*Goal of the exercise*: Restate word for word the lines of the material below, from the line with "At the SCAAA" to the line with "Bill Foster is", both lines included, and no others.

*Records for the task*:
=== Section Start ===

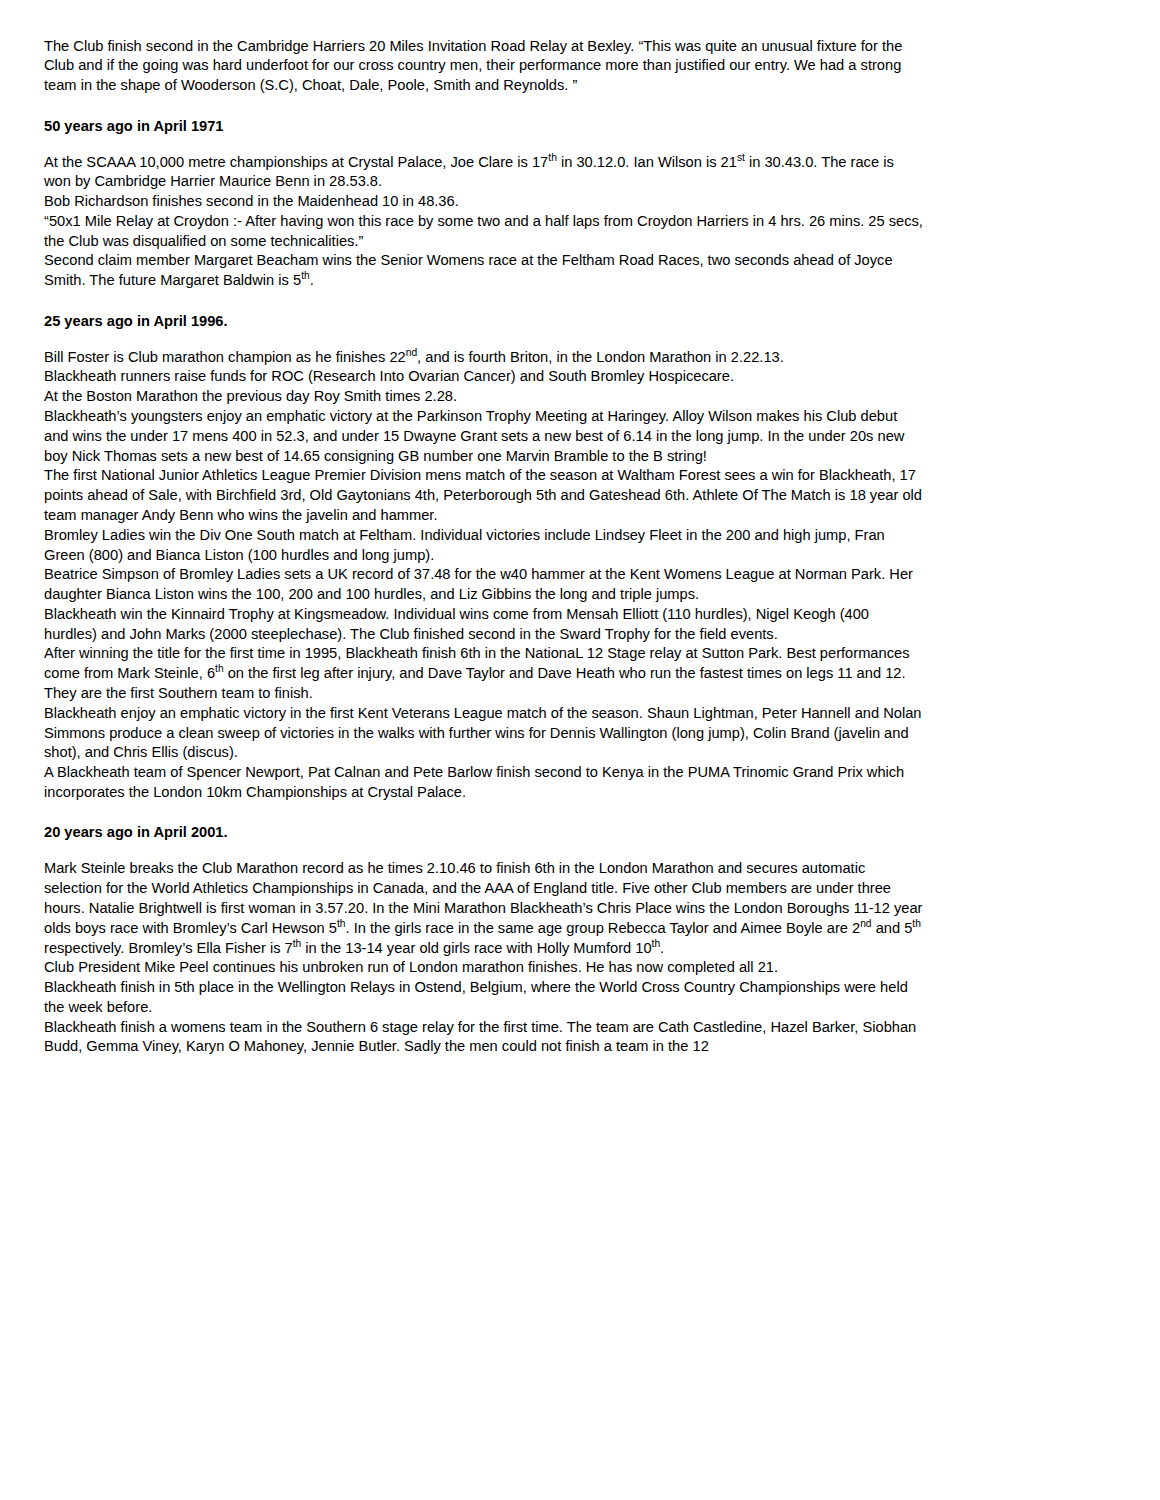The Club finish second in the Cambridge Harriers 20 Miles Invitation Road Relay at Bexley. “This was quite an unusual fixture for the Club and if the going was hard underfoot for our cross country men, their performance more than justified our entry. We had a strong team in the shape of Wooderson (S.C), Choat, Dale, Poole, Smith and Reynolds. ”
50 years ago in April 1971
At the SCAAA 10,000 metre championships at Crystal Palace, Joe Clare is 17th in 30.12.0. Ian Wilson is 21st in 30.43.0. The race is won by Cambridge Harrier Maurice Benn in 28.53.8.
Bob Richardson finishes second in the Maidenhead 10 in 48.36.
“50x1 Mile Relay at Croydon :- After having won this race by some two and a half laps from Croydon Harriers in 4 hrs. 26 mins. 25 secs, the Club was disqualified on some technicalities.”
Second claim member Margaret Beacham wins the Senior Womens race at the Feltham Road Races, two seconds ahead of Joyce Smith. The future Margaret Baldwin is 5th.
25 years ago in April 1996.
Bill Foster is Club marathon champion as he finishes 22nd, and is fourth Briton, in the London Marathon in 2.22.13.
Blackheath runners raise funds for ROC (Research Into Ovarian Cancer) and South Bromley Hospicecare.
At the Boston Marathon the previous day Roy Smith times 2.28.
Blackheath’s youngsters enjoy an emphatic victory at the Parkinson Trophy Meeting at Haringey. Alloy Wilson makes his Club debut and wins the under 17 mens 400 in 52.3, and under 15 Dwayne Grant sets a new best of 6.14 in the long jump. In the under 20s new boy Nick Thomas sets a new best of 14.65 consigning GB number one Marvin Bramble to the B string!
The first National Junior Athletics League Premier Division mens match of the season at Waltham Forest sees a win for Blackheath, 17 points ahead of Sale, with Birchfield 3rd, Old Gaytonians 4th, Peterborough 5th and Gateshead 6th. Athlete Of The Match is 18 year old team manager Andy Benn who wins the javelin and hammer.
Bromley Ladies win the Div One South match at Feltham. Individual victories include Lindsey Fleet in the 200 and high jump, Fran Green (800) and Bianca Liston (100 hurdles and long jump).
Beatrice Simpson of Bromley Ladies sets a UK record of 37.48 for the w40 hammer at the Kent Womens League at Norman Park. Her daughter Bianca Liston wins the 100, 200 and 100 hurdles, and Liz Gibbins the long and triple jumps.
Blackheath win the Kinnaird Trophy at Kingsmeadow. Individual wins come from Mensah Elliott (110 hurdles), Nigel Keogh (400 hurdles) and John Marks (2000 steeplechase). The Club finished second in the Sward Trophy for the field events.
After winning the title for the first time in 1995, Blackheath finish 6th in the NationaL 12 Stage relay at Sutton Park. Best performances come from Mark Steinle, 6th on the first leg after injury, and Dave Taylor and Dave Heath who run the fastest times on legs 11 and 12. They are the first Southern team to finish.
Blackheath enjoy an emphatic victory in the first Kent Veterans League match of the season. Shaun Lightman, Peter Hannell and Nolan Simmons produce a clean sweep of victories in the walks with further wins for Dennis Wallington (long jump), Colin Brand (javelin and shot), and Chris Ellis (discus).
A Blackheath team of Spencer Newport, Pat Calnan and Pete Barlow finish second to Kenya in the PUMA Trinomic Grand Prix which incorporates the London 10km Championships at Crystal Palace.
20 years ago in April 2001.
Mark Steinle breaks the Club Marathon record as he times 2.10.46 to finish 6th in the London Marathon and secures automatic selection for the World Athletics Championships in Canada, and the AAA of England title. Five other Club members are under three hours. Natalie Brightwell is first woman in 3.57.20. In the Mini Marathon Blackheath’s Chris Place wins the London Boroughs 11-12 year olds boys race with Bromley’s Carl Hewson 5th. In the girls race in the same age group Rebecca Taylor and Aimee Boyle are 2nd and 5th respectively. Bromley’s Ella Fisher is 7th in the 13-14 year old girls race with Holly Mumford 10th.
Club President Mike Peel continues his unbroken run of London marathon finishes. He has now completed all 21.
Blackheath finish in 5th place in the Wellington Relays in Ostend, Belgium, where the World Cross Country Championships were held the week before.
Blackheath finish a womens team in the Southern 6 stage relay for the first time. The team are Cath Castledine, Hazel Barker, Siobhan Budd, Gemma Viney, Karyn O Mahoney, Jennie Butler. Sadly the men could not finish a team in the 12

=== Section End ===
=== Section Start ===

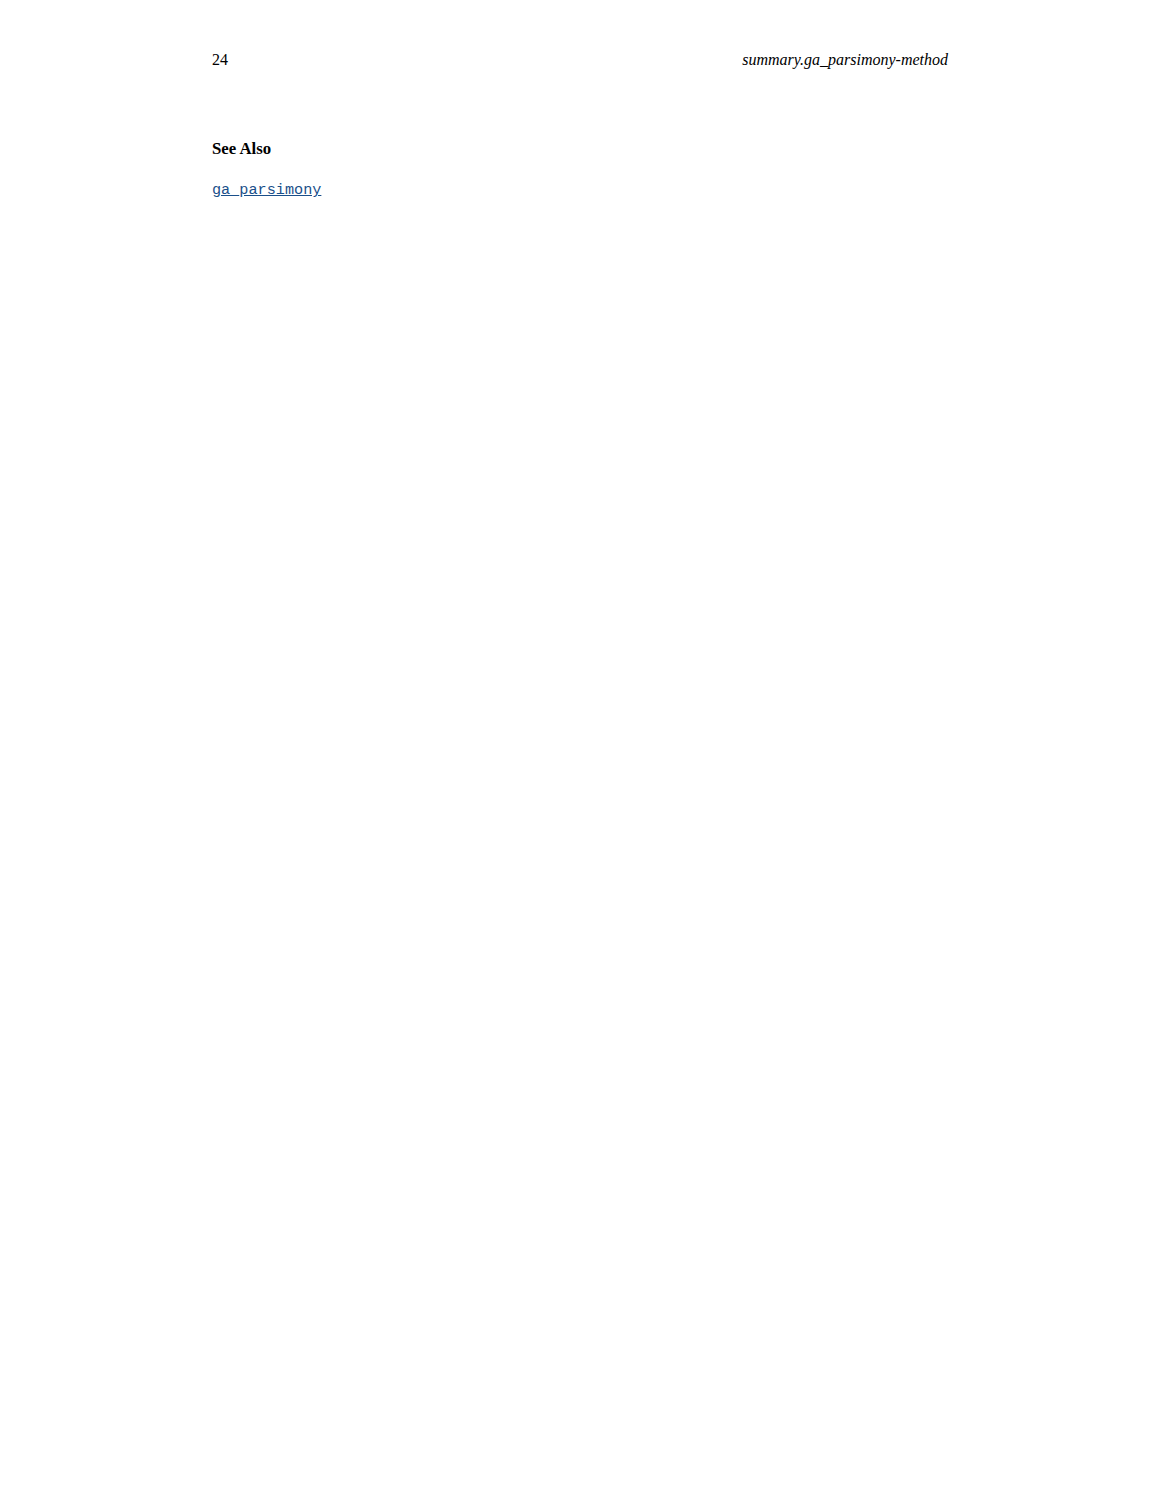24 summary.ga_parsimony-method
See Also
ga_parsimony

=== Section End ===

*Task response*:
At the SCAAA 10,000 metre championships at Crystal Palace, Joe Clare is 17th in 30.12.0. Ian Wilson is 21st in 30.43.0. The race is won by Cambridge Harrier Maurice Benn in 28.53.8.
Bob Richardson finishes second in the Maidenhead 10 in 48.36.
“50x1 Mile Relay at Croydon :- After having won this race by some two and a half laps from Croydon Harriers in 4 hrs. 26 mins. 25 secs, the Club was disqualified on some technicalities.”
Second claim member Margaret Beacham wins the Senior Womens race at the Feltham Road Races, two seconds ahead of Joyce Smith. The future Margaret Baldwin is 5th.
25 years ago in April 1996.
Bill Foster is Club marathon champion as he finishes 22nd, and is fourth Briton, in the London Marathon in 2.22.13.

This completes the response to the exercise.